PAGE TEXT below:

Swainsona paucifoliolata

Scientific classification
- Kingdom: Plantae
- Clade: Tracheophytes
- Clade: Angiosperms
- Clade: Eudicots
- Clade: Rosids
- Order: Fabales
- Family: Fabaceae
- Subfamily: Faboideae
- Genus: Swainsona
- Species: S. paucifoliolata
- Binomial name: Swainsona paucifoliolata Joy Thomps.

= Swainsona paucifoliolata =

- Genus: Swainsona
- Species: paucifoliolata
- Authority: Joy Thomps.

Species of plant

Swainsona paucifoliolata is a prostrate, spreading or scrambling perennial herb in the family Fabaceae and is endemic to inland areas in the north of Western Australia. It has 3 to 7 usually narrowly lance-shaped leaflets, and racemes of 3 to 16 purple flowers.

==Description==
Swainsona paucifoliolata is a prostrate, spreading or scrambling perennial herb that typically grows to a height of about 15 cm with up to 3 prostrate or ascending stems from the top of the taproot. Its leaves are mostly 5–7 mm long with about 3 to 7 usually narrowly lance-shaped leaflets, the side leaflets 10–25 mm long and 2–3 mm wide with stipules 2–6 mm long at the base of the petioles. The flowers are arranged in racemes up to 50–150 mm long with up to 3 to about 16 flowers on a peduncle 0.5–2 mm wide, each flower about 7–10 mm long on a hairy pedicel 1–2 mm long. The sepals are joined at the base, forming a tube about 2 mm long, the sepal lobes longer than the tube. The petals are purple, the standard petal about 8–10 mm long and wide, the wings 7–8 mm long, and the keel 8–10 mm long and 2–3 mm deep. Flowering occurs from April to August or September and the fruit is oblong, about 10–15 mm and about 4 mm wide.

End of PAGE TEXT.
PROVIDED INFORMATION below:

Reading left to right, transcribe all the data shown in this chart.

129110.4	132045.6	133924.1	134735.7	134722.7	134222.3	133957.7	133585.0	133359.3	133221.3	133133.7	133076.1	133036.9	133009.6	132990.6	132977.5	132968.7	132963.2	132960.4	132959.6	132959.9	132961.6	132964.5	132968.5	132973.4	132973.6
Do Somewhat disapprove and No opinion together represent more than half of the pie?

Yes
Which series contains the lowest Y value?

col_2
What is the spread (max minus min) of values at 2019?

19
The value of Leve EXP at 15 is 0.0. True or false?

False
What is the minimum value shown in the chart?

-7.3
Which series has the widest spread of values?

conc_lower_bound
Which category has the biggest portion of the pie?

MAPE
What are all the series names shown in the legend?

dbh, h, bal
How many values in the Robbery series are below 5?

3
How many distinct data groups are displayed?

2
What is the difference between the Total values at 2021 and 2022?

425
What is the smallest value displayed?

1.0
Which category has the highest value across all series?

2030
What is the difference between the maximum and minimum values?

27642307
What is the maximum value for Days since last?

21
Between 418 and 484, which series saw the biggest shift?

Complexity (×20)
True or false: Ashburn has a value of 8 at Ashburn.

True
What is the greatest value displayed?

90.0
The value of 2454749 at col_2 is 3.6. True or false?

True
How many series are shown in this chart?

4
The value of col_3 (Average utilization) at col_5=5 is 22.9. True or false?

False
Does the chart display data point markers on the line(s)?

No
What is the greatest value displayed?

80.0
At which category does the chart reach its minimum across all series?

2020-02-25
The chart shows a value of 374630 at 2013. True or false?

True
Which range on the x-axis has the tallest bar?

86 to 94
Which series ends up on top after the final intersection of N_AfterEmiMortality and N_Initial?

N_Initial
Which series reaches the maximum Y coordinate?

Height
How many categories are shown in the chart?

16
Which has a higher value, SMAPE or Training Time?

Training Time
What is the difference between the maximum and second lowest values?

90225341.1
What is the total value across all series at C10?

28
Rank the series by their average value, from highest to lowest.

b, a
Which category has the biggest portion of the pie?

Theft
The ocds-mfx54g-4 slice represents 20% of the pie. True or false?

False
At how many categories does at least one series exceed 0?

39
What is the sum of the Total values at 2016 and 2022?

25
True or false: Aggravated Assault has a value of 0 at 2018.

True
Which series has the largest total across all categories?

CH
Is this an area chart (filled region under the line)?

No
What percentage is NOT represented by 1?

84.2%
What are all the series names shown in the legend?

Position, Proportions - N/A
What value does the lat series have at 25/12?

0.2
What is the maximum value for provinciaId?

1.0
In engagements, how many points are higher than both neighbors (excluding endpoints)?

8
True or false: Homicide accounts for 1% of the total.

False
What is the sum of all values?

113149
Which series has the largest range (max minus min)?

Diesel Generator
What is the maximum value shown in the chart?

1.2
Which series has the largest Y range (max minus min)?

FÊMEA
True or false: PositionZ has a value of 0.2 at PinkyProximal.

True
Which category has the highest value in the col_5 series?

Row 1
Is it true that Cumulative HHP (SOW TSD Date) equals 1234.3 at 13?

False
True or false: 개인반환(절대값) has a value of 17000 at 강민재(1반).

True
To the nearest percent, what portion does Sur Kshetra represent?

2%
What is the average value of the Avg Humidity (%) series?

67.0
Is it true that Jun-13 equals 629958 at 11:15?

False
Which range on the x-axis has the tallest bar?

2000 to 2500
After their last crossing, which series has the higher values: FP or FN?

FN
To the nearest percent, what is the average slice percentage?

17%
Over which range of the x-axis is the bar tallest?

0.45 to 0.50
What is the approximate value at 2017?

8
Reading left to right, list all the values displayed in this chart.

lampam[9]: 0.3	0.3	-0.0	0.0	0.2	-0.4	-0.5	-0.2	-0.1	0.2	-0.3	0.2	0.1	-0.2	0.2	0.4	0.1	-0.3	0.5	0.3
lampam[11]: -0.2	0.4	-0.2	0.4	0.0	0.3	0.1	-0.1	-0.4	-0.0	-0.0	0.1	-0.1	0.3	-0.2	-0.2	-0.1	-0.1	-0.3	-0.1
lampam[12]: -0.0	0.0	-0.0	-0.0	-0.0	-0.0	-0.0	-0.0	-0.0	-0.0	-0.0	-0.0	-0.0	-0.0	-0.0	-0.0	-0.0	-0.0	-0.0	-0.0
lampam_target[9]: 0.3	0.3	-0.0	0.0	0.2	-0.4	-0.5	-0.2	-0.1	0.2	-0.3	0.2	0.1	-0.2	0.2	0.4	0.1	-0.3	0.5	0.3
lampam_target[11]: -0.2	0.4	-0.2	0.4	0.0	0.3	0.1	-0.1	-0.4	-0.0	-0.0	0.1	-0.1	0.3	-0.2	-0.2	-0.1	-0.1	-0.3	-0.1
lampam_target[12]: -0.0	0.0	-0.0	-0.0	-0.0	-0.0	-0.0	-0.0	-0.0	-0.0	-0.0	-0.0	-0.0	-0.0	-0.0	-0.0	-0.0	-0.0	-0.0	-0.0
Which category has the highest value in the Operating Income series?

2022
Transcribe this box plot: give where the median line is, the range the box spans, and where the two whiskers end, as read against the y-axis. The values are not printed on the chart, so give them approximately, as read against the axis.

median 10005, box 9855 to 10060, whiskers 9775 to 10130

End of PROVIDED INFORMATION.

• [WORK INSTRUCTIONS]
a: Answer these questions about the Swainsona paucifoliolata text, one per line:
(i) To which family does the plant belong?
(ii) What color are its petals?
(iii) During which months does it flower?
b: Carry on the Swainsona paucifoliolata text from its last sentence.
The collected data is not needed for any of this.

• [ANSWER LIST]
a:
(i) Fabaceae
(ii) Purple
(iii) April to August or September

b:
==Taxonomy==
Swainsona paucifoliolata was first formally described in 1993 by Joy Thompson in the journal Telopea from a specimen collected near Meekatharra in 1957. The specific epithet (paucifoliolata) means "few leaflets".

==Distribution and habitat==
This species of swainsona grows in creeklines, claypans and soakage areas in the Little Sandy Desert, Murchison, Pilbara and Yalgoo bioregions of northern Western Australia.

==Conservation status==
Swainsona paucifoliolata is listed as "not threatened" by the Government of Western Australia Department of Biodiversity, Conservation and Attractions.